Monday, June 18, 2007

Currywurst


So this past weekend was Stevenage's annual two day international market. Yep, another venue for overpriced cheese and factory made lace. However it's always worth the trip for the "authentic" German sausage stand - where this year I went for the curry-sausage.

Currywurst is German's top take-away, right up there with kebabs. A pork sausage, usually chopped in a special machine, seasoned with a sweet ketchup and yellow curry powder. Served with Brötchen (a white bread roll).

Currywurst is sold in take-away cafs and outdoor sausage stalls (which is how I first encountered it in Hamburg) but I've heard rumours of restaurant versions turning up from time to time.

Weirdly currywurst has never crossed over into a decent supermarket version to eat at home (correct me if I'm wrong).
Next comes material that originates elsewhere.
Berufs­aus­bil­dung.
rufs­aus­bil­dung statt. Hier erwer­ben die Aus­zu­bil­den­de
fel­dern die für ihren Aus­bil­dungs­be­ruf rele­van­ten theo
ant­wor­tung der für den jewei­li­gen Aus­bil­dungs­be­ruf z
Allegedly currywurst sauce was invented by Beliner Herta Heuwer while playing around with ingredients on one boring afternoon. However there are plenty of other currywurst creation myths. Wikipedia sites one where a sausage stall owner in Essen, dropped a can with curry powder into some ketchup and novelist Uwe Timm wrote a fictional account of the origin, proving how much this, now probably unknowable, fact preys on the German culinary consciousness. Fair enough - after all currywurst is a product of the post war years and one tends to think the recent past should be somehow recoverable. Me, I'm just satisfied that for two days of the year currywurst makes it to my town.
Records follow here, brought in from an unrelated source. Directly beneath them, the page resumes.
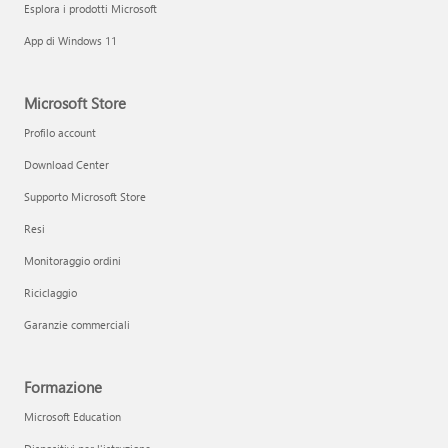
Esplora i prodotti Microsoft
App di Windows 11
Microsoft Store
Profilo account
Download Center
Supporto Microsoft Store
Resi
Monitoraggio ordini
Riciclaggio
Garanzie commerciali
Formazione
Microsoft Education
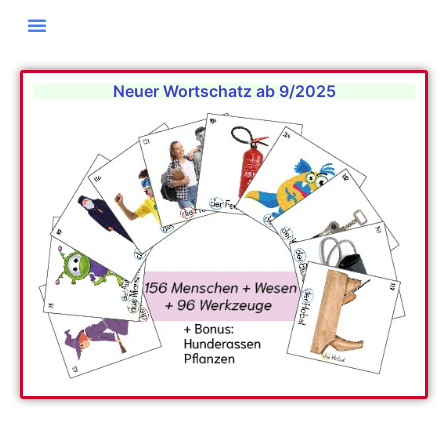
Neuer Wortschatz ab 9/2025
Want to experiment? Why not, since each vendor's currywurst varied subtly anyway, much like English fish & chips. Just take a couple of daubs of cheap, runny ketchup and mix on a plate with enough curry powder and paprika to create a visible suspension. Serve with a hot pork sausage cut into 1.5cm rounds. Sprinkle over more curry powder if needed and eat with a white bread roll (dinner roll).